# What's the graph relation? #2

What's the relation that joins the nodes? Open the image in a new tab if you'd like to see the diagram with better resolution.

Previous

Hint 1

It is equally important to think about why any given two nodes are connected as it is to consider why they are not connected.

The numbers are connected if the prime representation of them has the same number of primes (can be non-distinct)

Example:

$$24=2^3\times3^1$$ so there are $$3+1=4$$ prime factors and $$16=2^4$$ which has $$4$$ prime factors so they are connected.
$$11=11^1$$ so there are $$1$$ prime factor and $$12=2^2\times3^1$$ so there are $$2+1=3$$ prime factors so they are not connected.
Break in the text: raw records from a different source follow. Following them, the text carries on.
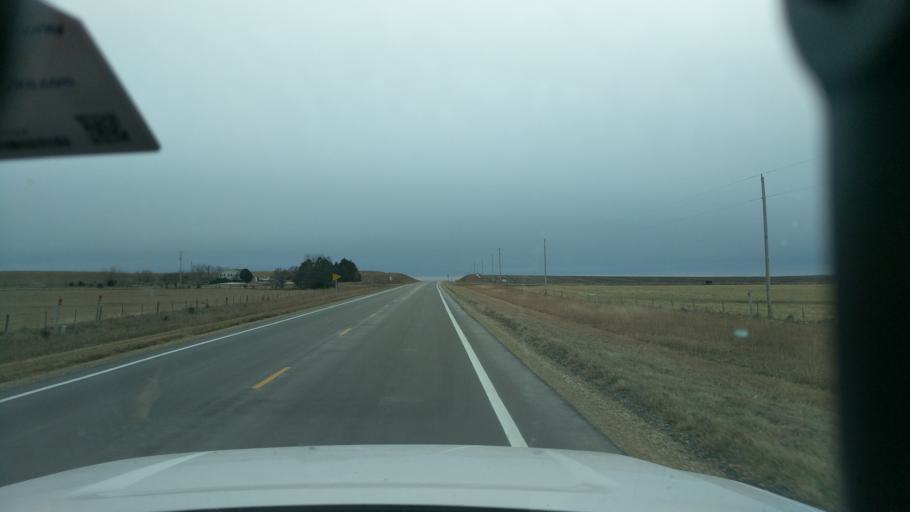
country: US
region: Kansas
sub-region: Dickinson County
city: Herington
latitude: 38.7416
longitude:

I thought it should be nice to include my thinking process:

All the primes are connected to each other. What is the same among the primes?
Oh! They have the same number of factors($$2$$)!
No, it doesn't applies for some connections.
Each graph is a complete graph.
After a while, I found out the connection between the numbers.
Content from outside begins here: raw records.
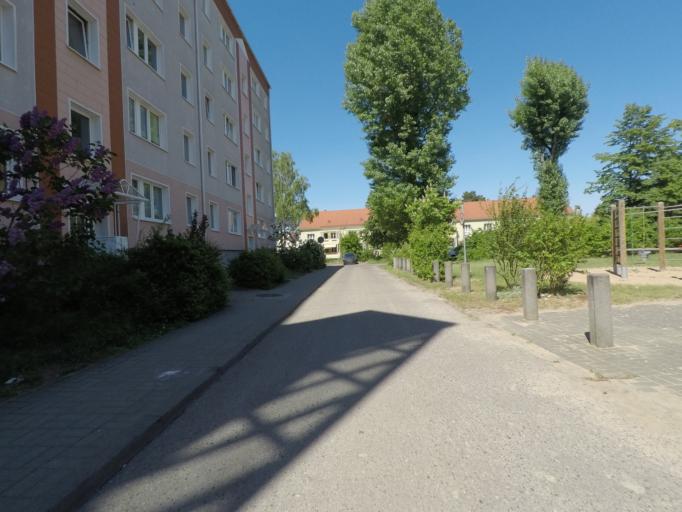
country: DE
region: Brandenburg
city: Melchow
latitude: 52.8359
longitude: 13.7447
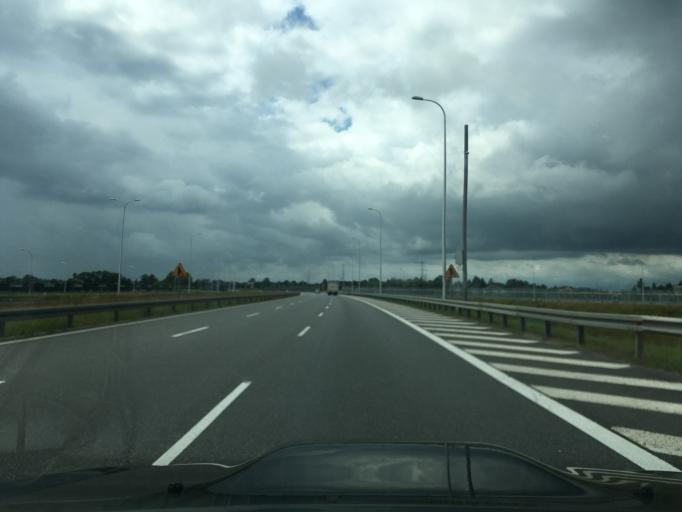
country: PL
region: Lublin Voivodeship
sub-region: Powiat lubelski
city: Lublin
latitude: 51.3025
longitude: 22.5862
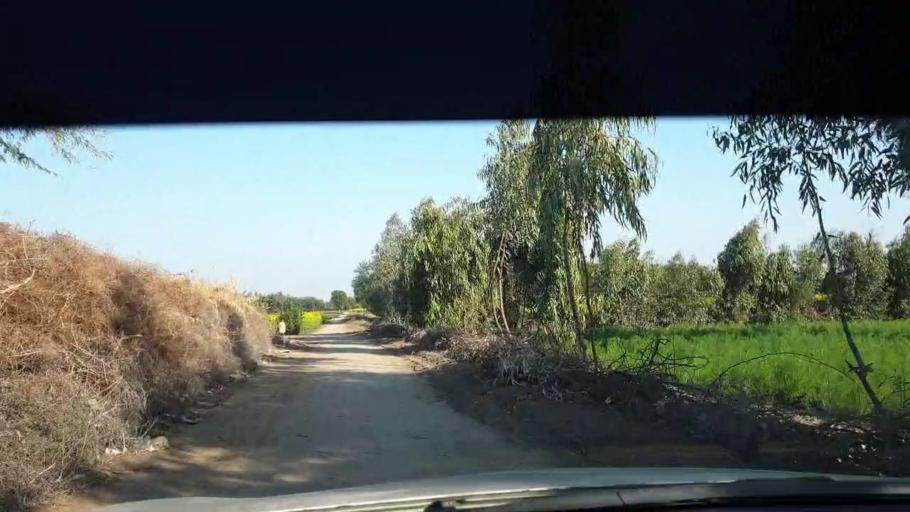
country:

• Thanks for sharing your thought process! It's cool to see that you overcame the less obvious part of this puzzle. Apr 29, 2020 at 5:06

Solving process:

The graph clearly has four connected components, one of which contains all the primes from 2 to 19. In attempting to see what was connected to what within these components, and indeed if anything was disconnected, I found that in fact each connected component was complete -- i.e. the original graph was a labelling of $$K_9 \cup K_8 \cup K_4 \cup K_2$$. Thus, since the graph was undirected and each connected component obeyed transitivity, the adjacency relation was some kind of equivalence relation. So since one such equivalence class was "all the primes," I checked the factorizations of the rest of the nodes, and each connected component had nodes with the same length of factorization (without exponents, i.e. $$2*2*2*3$$ instead of $$2^3*3$$). Therefore...

Solution:

The adjacency relation is "has the same number of prime factors, including multiplicity."